• _GIVEN DATA_

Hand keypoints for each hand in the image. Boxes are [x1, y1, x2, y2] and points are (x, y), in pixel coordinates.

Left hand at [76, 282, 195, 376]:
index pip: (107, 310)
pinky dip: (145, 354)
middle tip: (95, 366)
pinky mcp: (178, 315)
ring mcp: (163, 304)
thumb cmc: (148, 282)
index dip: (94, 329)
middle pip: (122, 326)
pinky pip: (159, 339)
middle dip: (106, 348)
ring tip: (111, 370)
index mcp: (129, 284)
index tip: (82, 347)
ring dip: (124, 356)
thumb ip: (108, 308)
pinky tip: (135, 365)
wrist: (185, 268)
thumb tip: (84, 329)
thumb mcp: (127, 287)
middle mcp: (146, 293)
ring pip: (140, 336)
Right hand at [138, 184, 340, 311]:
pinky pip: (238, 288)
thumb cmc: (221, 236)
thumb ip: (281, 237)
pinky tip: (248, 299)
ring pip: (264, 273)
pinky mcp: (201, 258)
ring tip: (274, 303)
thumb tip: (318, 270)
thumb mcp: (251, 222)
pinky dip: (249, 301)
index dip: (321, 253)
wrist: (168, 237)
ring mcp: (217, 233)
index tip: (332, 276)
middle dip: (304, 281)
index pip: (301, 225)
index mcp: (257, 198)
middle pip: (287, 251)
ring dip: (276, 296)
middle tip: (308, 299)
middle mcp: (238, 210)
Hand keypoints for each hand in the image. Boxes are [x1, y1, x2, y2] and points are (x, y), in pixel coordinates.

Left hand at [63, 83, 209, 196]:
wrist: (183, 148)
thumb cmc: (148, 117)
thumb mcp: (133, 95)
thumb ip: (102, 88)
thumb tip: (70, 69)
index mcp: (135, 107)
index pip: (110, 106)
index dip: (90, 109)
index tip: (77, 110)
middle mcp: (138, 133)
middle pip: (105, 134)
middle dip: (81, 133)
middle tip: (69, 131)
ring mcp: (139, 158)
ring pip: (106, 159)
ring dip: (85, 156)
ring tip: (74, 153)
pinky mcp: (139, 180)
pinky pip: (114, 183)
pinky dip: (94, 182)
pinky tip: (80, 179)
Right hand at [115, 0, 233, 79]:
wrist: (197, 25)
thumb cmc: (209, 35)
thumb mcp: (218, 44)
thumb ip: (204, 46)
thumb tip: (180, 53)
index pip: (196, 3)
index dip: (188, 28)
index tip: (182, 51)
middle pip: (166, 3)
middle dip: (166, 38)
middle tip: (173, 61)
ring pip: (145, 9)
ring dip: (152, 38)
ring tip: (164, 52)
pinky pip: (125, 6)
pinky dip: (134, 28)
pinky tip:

--

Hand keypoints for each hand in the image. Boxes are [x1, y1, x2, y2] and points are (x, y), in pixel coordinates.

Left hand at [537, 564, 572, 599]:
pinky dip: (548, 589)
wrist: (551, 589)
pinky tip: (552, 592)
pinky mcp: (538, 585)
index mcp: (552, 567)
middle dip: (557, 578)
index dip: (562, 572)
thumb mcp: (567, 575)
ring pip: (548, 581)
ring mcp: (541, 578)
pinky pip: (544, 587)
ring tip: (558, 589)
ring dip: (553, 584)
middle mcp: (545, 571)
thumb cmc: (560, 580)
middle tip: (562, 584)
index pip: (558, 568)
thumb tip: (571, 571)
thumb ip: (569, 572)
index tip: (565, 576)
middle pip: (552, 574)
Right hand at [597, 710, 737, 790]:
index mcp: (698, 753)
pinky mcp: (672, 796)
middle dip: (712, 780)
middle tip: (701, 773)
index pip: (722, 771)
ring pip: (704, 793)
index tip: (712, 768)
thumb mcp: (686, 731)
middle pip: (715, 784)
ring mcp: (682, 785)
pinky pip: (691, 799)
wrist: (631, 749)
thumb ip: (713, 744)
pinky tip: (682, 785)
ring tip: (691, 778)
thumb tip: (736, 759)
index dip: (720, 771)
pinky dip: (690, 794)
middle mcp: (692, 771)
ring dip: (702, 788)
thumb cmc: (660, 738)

• _TRY IT_
Take from the listing above each line in which the string "Left" is found.

• _EXERCISE ANSWER_
Left hand at [76, 282, 195, 376]:
Left hand at [63, 83, 209, 196]:
Left hand at [537, 564, 572, 599]:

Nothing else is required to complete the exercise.